(Try it): Within the records below, find each line that holds the string "sircmpwn", then copy it.

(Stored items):
========================================================================
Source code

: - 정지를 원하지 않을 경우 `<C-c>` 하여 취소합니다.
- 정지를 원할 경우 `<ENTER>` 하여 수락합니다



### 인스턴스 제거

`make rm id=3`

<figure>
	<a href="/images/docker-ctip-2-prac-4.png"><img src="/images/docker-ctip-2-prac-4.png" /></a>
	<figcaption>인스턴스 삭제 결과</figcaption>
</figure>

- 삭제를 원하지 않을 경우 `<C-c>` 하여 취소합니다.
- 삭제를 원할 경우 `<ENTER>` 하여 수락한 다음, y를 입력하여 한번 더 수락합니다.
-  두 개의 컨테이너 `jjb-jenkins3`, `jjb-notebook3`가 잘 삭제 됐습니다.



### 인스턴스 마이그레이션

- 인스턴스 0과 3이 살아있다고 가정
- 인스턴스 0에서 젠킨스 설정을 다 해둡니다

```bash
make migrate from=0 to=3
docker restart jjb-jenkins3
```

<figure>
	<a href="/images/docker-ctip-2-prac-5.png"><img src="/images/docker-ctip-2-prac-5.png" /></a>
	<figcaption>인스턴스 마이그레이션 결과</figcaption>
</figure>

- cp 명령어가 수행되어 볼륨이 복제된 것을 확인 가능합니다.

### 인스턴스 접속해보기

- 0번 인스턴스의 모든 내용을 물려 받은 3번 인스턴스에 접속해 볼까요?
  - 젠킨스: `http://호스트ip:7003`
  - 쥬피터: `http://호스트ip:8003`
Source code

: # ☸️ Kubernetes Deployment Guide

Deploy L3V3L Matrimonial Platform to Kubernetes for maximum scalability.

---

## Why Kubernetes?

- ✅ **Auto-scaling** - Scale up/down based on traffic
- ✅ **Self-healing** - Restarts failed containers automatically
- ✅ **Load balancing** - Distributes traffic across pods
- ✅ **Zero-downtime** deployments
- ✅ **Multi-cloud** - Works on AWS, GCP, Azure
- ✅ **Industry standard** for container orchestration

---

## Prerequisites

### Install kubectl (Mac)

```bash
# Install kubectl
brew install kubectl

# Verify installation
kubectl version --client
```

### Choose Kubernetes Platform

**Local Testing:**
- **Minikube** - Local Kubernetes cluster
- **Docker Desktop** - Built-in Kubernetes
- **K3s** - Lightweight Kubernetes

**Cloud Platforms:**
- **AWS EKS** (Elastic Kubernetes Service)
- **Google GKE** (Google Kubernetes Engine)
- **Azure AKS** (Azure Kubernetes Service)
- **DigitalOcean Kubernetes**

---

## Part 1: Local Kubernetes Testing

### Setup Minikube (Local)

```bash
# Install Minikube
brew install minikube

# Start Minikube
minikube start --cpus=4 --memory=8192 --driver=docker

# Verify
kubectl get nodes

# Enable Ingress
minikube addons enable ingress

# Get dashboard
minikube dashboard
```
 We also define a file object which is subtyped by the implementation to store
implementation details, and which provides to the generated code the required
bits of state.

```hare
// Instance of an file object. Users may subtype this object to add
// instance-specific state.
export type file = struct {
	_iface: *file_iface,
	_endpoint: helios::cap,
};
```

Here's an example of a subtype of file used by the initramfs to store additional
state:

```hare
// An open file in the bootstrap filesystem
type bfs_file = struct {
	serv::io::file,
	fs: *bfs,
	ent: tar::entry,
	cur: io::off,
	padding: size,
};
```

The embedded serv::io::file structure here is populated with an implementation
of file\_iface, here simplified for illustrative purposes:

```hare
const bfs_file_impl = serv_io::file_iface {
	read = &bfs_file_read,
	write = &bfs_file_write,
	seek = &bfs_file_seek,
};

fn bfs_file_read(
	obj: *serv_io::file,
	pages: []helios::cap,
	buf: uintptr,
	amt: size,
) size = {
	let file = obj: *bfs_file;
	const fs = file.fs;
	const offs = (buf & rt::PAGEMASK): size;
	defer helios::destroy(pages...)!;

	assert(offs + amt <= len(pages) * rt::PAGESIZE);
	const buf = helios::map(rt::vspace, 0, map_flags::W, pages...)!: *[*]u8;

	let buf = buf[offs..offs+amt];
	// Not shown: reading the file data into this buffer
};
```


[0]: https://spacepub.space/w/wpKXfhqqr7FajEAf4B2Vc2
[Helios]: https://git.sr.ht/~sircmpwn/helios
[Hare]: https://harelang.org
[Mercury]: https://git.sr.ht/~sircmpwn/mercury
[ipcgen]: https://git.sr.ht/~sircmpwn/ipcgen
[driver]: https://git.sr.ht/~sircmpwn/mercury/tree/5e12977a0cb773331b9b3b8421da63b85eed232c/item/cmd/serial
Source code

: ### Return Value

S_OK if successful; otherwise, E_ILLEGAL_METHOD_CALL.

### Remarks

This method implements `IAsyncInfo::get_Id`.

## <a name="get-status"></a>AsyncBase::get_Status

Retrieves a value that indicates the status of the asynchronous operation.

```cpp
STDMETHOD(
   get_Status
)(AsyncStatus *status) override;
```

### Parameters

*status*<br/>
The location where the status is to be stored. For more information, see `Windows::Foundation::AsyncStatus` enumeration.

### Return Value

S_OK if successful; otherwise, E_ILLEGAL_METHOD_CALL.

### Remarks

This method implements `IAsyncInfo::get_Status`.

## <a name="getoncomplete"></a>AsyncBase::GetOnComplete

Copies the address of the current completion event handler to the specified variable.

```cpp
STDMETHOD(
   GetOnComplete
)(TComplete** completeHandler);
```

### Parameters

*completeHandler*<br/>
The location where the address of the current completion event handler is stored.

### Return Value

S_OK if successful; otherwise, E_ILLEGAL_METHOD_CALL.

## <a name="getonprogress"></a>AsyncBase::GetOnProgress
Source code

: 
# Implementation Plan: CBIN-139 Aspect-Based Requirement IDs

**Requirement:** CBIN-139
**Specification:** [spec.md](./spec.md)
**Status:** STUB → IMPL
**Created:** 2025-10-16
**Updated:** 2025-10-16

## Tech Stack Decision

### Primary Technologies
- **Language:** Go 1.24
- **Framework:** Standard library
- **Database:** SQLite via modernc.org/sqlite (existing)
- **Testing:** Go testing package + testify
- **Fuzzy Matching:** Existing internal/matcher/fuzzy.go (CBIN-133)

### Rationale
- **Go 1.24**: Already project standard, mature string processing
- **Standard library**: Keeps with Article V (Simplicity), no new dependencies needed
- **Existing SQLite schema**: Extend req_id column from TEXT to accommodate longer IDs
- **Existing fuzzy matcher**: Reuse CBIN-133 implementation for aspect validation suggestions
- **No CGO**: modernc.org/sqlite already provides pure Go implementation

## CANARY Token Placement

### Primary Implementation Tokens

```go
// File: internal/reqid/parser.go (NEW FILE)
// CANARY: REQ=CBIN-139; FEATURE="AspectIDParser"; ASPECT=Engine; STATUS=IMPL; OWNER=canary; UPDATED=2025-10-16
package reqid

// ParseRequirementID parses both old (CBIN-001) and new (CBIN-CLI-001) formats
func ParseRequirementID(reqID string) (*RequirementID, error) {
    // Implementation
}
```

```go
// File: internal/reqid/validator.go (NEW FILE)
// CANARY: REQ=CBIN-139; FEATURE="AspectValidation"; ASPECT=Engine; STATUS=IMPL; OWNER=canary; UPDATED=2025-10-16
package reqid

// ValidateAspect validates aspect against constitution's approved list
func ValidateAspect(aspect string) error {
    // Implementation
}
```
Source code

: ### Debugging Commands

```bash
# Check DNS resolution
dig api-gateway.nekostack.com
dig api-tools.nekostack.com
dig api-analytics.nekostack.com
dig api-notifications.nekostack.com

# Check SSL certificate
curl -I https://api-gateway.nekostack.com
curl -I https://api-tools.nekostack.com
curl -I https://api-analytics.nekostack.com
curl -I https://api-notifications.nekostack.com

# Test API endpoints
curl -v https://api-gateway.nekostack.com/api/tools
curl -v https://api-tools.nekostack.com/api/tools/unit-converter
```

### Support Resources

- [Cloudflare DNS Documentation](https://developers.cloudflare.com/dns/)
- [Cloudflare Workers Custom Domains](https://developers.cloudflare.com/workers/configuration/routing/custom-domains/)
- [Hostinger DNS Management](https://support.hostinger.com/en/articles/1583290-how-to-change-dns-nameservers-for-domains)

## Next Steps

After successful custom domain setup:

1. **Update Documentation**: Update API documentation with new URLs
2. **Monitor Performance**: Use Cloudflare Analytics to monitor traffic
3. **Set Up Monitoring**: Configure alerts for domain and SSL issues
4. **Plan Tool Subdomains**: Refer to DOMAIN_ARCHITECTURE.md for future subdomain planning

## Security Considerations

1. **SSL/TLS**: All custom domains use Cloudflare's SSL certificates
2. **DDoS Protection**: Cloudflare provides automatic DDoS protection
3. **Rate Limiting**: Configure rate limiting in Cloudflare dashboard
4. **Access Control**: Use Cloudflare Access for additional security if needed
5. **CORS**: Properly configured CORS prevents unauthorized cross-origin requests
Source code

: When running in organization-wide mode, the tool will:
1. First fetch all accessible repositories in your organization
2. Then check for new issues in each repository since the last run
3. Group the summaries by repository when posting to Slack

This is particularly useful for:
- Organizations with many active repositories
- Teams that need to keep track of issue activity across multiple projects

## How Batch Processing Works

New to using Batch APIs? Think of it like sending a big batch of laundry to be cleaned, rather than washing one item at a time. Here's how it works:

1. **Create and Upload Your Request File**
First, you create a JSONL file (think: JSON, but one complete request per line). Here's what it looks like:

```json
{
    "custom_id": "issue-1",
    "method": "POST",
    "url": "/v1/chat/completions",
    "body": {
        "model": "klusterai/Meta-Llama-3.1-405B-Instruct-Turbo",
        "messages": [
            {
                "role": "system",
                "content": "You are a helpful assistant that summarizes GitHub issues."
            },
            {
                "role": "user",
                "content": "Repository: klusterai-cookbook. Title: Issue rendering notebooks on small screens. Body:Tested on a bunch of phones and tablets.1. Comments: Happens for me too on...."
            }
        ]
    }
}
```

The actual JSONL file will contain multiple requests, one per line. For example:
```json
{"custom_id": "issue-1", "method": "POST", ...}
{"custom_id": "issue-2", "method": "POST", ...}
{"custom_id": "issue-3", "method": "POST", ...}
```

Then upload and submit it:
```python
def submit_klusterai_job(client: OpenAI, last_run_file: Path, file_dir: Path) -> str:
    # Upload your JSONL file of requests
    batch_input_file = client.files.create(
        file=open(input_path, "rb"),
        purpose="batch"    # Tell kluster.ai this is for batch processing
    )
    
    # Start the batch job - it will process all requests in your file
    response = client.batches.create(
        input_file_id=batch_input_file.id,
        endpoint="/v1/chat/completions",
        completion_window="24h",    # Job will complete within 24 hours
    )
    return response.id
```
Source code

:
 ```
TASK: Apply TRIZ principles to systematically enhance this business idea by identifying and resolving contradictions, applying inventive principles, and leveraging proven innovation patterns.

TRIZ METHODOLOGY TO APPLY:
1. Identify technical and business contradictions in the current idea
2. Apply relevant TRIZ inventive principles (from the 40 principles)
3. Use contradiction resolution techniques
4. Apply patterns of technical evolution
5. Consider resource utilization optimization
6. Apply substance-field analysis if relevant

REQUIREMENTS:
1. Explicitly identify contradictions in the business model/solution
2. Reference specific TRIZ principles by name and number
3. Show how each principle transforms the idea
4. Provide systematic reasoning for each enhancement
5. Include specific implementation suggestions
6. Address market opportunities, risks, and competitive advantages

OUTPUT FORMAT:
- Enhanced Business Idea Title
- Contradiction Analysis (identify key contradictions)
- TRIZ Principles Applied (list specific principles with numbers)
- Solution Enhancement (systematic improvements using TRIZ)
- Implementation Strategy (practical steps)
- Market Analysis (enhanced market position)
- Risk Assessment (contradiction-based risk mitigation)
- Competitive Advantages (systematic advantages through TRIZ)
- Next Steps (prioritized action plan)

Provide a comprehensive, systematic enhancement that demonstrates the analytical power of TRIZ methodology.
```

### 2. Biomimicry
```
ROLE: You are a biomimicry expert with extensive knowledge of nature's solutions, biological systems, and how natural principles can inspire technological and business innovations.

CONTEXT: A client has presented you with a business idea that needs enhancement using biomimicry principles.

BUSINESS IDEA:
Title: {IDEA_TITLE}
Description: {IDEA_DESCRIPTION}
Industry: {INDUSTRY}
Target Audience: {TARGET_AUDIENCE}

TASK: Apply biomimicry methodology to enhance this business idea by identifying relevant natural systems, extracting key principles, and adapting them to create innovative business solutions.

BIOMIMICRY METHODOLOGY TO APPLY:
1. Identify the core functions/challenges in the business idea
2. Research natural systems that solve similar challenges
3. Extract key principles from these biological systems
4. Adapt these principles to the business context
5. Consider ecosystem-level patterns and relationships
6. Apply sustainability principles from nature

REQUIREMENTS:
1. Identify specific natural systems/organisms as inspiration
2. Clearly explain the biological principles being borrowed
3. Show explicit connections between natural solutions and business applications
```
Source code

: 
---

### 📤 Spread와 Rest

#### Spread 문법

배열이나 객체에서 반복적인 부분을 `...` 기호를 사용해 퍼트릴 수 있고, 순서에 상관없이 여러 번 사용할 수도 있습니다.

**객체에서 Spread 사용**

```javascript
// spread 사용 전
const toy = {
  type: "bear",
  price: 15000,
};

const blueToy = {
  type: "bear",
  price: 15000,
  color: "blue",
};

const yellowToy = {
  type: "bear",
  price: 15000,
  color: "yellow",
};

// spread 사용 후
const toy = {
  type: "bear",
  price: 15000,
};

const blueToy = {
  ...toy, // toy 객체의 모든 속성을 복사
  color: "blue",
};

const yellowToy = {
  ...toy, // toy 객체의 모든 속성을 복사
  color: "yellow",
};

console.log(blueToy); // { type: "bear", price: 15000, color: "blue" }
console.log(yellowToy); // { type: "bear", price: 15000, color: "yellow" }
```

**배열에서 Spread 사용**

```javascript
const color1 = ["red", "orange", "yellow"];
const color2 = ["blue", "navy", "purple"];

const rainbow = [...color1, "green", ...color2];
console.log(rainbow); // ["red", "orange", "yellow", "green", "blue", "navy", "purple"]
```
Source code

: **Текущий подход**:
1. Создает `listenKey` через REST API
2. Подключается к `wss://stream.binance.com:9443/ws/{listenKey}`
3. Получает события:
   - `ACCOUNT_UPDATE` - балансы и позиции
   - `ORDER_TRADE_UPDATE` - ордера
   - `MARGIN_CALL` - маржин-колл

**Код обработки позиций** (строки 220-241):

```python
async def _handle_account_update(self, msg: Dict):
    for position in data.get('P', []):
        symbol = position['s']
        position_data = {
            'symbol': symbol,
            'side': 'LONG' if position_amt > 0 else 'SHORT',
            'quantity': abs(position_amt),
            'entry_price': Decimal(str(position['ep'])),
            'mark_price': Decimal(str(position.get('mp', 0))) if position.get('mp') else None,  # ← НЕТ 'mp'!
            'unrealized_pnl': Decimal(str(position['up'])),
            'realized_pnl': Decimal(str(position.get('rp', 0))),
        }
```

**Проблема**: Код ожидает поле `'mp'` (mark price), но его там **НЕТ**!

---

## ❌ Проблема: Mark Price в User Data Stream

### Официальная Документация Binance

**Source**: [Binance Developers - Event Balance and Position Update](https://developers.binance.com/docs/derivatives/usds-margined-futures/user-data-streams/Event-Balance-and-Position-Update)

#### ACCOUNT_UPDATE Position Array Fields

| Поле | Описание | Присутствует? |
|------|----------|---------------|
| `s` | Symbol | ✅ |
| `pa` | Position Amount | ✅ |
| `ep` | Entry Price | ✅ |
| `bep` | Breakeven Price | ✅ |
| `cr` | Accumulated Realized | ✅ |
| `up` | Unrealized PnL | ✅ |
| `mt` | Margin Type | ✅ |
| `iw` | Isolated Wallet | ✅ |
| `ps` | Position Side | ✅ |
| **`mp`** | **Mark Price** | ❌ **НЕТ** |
========================================================================
(Solution to this task):
[Helios]: https://git.sr.ht/~sircmpwn/helios
[Mercury]: https://git.sr.ht/~sircmpwn/mercury
[ipcgen]: https://git.sr.ht/~sircmpwn/ipcgen
[driver]: https://git.sr.ht/~sircmpwn/mercury/tree/5e12977a0cb773331b9b3b8421da63b85eed232c/item/cmd/serial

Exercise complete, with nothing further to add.